§ Written task:
Every line containing "nationwide" should be copied out. Go through the entries and find them.

[Page images and extracted text]
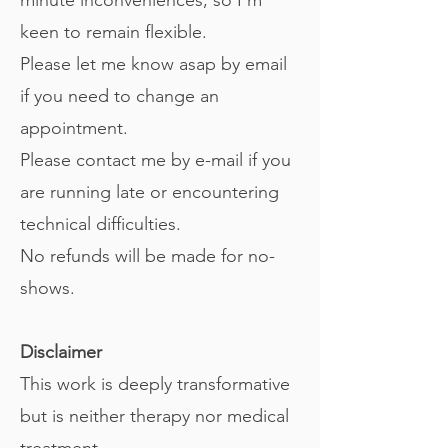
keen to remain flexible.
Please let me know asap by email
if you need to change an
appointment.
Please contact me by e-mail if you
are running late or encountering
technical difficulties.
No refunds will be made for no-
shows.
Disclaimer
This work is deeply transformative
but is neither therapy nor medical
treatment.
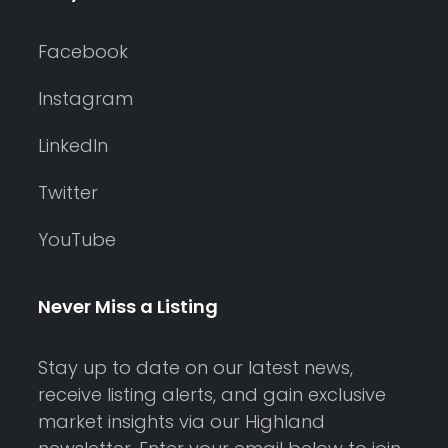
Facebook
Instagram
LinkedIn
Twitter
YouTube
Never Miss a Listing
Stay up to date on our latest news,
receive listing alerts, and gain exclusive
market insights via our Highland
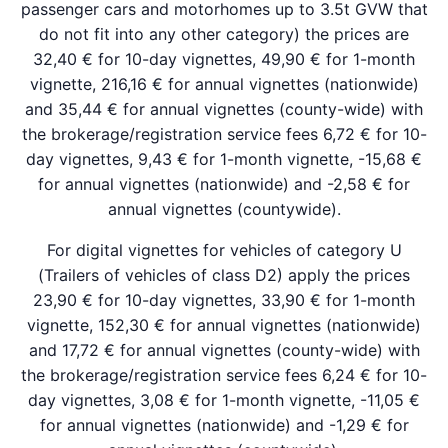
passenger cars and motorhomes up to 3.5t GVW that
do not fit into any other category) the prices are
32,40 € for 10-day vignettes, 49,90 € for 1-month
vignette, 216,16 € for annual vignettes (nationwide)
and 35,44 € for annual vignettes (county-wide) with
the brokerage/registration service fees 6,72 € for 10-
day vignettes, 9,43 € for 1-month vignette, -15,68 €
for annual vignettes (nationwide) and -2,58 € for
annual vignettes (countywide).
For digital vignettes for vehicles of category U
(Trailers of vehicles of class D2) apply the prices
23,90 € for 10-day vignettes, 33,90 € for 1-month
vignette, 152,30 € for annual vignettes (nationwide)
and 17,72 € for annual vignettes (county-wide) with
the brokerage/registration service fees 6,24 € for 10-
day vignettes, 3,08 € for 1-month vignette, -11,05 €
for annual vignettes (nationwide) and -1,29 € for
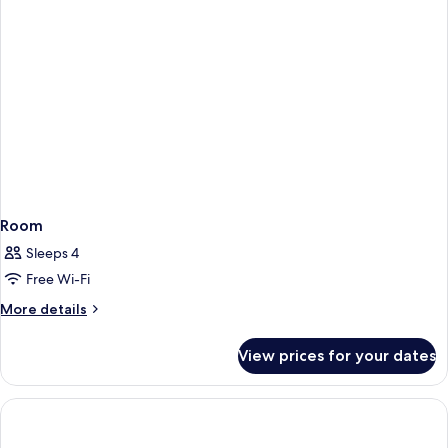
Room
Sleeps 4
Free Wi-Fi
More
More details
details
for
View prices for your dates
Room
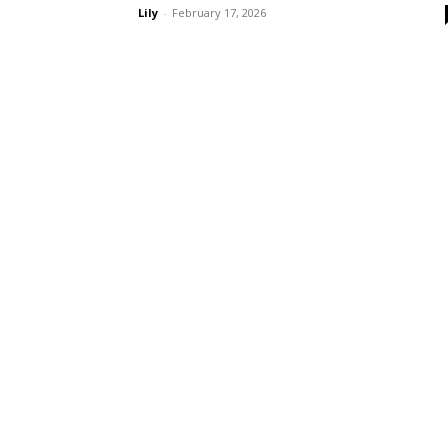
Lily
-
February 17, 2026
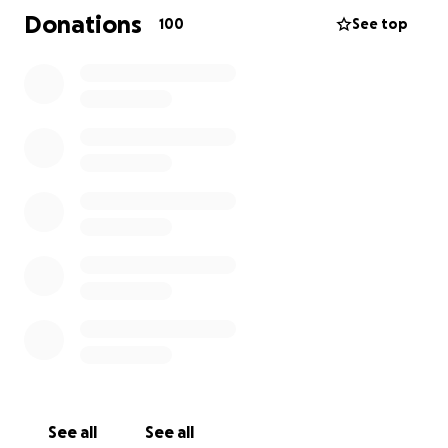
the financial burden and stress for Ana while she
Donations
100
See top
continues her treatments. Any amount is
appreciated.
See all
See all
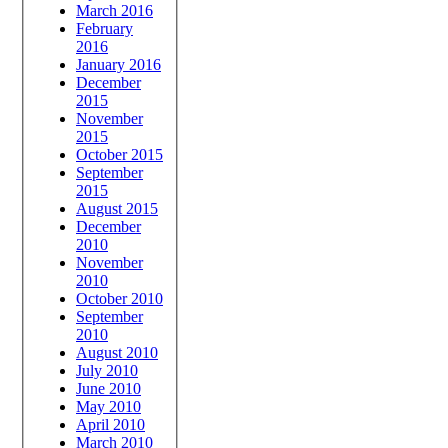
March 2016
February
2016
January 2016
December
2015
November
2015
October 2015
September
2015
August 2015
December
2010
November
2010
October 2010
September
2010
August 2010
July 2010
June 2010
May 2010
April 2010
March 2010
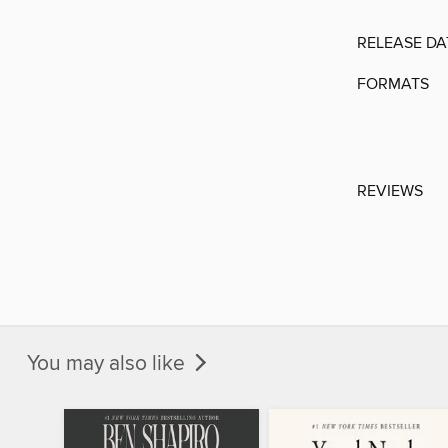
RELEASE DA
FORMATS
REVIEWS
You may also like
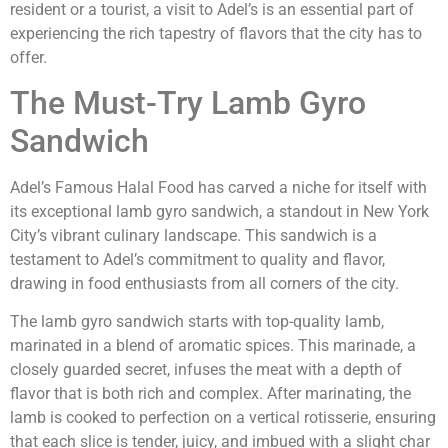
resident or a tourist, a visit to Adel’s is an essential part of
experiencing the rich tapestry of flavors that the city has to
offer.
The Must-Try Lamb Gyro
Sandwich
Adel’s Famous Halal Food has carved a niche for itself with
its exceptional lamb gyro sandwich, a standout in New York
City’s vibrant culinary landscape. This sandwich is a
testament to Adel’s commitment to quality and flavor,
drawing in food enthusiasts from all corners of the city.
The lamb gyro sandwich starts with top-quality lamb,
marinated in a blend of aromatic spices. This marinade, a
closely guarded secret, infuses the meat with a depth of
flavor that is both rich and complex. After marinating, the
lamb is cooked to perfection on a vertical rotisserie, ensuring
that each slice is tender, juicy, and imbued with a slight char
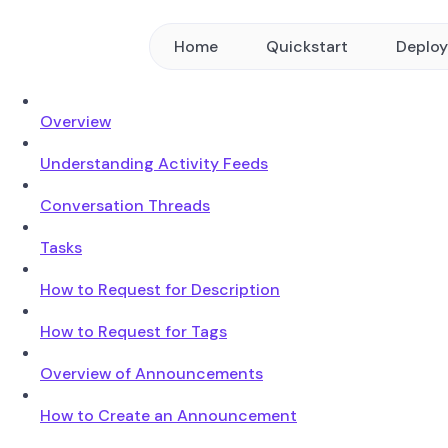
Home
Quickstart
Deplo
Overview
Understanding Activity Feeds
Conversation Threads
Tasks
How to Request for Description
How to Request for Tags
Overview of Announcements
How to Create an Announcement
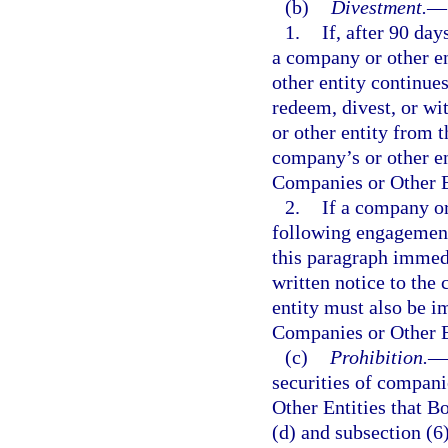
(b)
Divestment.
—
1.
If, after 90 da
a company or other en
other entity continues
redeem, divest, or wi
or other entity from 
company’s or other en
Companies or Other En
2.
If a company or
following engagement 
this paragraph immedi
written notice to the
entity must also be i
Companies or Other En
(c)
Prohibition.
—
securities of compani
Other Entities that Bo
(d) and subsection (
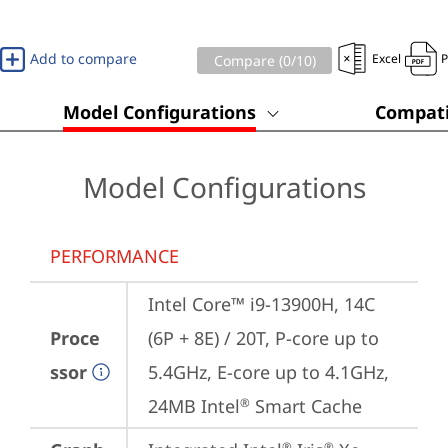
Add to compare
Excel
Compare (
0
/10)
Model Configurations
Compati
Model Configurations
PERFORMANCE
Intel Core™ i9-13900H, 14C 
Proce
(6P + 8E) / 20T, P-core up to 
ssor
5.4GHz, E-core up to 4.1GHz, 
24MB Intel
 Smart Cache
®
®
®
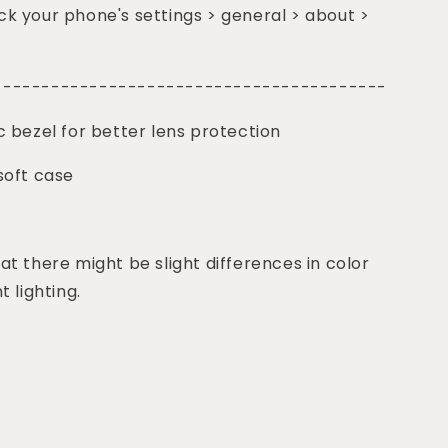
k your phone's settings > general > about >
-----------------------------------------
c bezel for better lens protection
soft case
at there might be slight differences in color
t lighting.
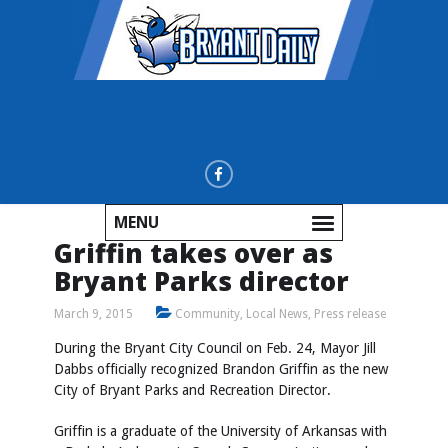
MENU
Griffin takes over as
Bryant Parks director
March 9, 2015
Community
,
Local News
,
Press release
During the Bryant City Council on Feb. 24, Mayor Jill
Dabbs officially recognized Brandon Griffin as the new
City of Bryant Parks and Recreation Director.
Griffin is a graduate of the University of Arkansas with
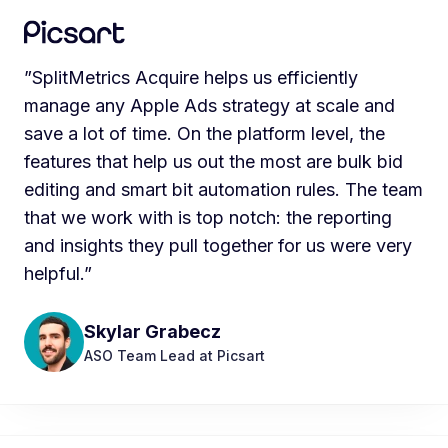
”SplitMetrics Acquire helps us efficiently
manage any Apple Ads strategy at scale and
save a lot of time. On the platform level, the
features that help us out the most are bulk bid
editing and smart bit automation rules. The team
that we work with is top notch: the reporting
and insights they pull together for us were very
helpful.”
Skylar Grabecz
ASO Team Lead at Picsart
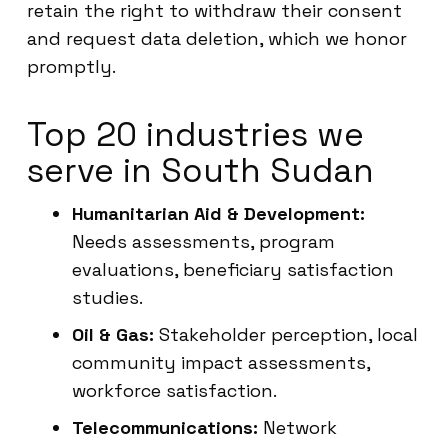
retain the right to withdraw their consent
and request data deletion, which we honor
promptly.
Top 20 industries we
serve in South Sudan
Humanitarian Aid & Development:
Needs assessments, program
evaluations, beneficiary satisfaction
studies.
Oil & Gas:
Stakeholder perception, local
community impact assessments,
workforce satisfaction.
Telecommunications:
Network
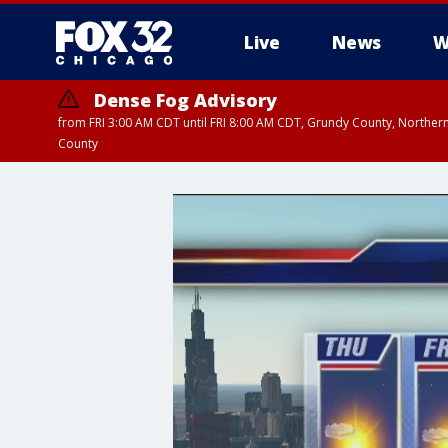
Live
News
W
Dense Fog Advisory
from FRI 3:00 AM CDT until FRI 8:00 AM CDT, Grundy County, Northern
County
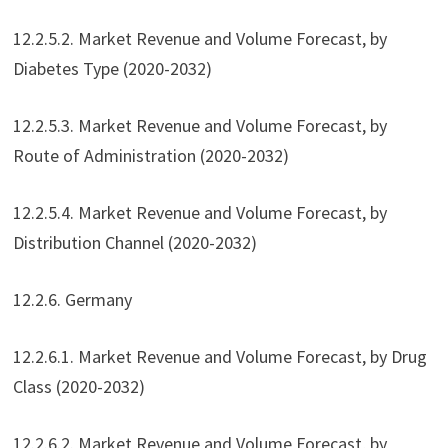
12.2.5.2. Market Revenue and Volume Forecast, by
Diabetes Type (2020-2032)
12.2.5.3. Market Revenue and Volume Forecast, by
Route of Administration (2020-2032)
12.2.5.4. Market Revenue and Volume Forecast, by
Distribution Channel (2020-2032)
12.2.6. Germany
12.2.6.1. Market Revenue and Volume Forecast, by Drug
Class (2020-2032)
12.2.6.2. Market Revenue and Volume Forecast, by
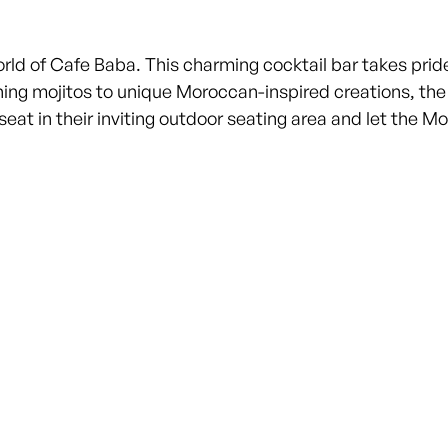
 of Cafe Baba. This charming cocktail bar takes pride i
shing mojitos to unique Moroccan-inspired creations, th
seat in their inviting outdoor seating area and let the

§ Answer to the problem:
vignette, 216,16 € for annual vignettes (nationwide)
for annual vignettes (nationwide) and -2,58 € for
vignette, 152,30 € for annual vignettes (nationwide)
for annual vignettes (nationwide) and -1,29 € for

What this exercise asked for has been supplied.